The explosion was traced to the ignition of highly flammable isobutylene (IB) released after the rupture of a cast-iron Y-strainer in a pressurized piping system. The component, intended to filter debris during system commissioning, had been in service for approximately three and a half years.

The central question was clear but technically complex: Did the failure originate from a defective product, or from system design and operational conditions?

Answering this question required a rigorous, multidisciplinary engineering investigation capable of withstanding legal scrutiny. The outcome would directly impact liability, financial exposure, and the defense strategy of the product supplier.

$root cause fracture pipping system$

Fractured Y-strainer located in the piping system

The Solution

A Multi-Layered Engineering Analysis

SOCOTEC was retained to deliver independent expert analysis and litigation support. The approach combined advanced computational modeling, laboratory testing, and field-informed engineering evaluation to establish a clear, evidence-based root cause.

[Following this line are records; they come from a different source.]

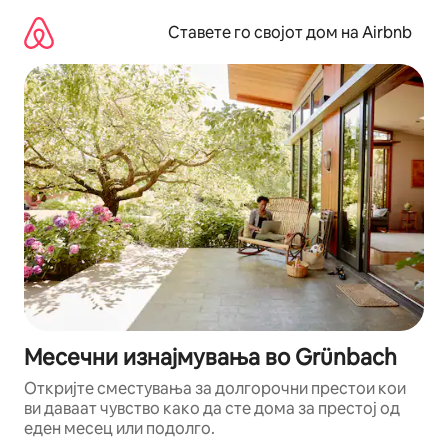
Прескокни
на
Ставете го својот дом на Airbnb
содржина
Месечни изнајмувања во Grünbach
Откријте сместувања за долгорочни престои кои
ви даваат чувство како да сте дома за престој од
еден месец или подолго.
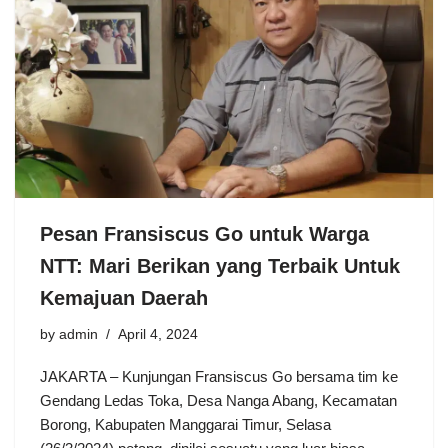
Pesan Fransiscus Go untuk Warga
NTT: Mari Berikan yang Terbaik Untuk
Kemajuan Daerah
by
admin
April 4, 2024
JAKARTA – Kunjungan Fransiscus Go bersama tim ke
Gendang Ledas Toka, Desa Nanga Abang, Kecamatan
Borong, Kabupaten Manggarai Timur, Selasa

SOCOTEC conducted a full review of the system design and operating procedures. This analysis identified a critical issue:

System pressures were able to increase significantly and remain locked within the piping system.
With each production cycle, the Y-strainer was subjected to repeated over-pressurization well beyond its rated capacity.

This finding shifted the focus from product integrity to systemic design and operational conditions.

Our team performed a detailed finite element (FE) stress analysis of the Y-strainer, which revealed:

Three primary high-stress zones, aligning precisely with the observed cracks and fracture locations
Fracture behavior consistent with fatigue-driven crack initiation and propagation

Further fracture mechanics analyses demonstrated that:

The Y-strainer could safely withstand its design pressure
Failure could not occur under normal operating conditions
Repeated over-pressurization cycles were necessary to initiate and propagate cracks leading to rupture

To validate analytical findings, SOCOTEC’s failure analysis experts conducted extensive laboratory testing on Y-strainer exemplars, including:

Static pressure (burst) testing
Cyclic pressure testing to simulate operating conditions

Key outcomes included:

Burst pressures significantly exceeded rated design limits, confirming product robustness
Under cyclic over-pressurization, specimens developed fatigue cracking consistent with the strainer that ruptured
The calculated failure timeline closely matched the 3.5-year service life of the original component

By combining system analysis, FE modeling, and physical testing, SOCOTEC established a clear and defensible conclusion:

The unfortunate incident was caused by repeated over-pressurization due to improper system design and operation
The product itself performed within its intended design limits

Beyond technical analysis, SOCOTEC provided long-term expert consultation and litigation support over several years. This included:

Technical reporting and expert testimony
Support for legal strategy and case development
Post-explosion damage assessment, including financial impact evaluations

The Results

Data-Driven Expertise and Excellence

SOCOTEC’s exhaustive engineering and forensic approach traced the explosion’s cause to improper system design and operation, exonerating the Product Supplier from allegations of product defect.

Key outcomes included:

Clear identification of the true root cause, confirming system over-pressurization and operational errors rather than product failure.
Technical evidence that informed multiple favorable legal settlements for the client.
Reduced potential liability exposure, saving substantial financial and reputational costs.
Enhanced plant safety understanding, providing operators with actionable insights into pressure system management and overpressure prevention.

SOCOTEC’s expertise helped transform a catastrophic incident into a fact-based resolution, where engineering integrity and data-driven analysis prevailed. The project set a benchmark for how detailed technical evaluation and expert witness services can reshape the outcomes of industrial litigation.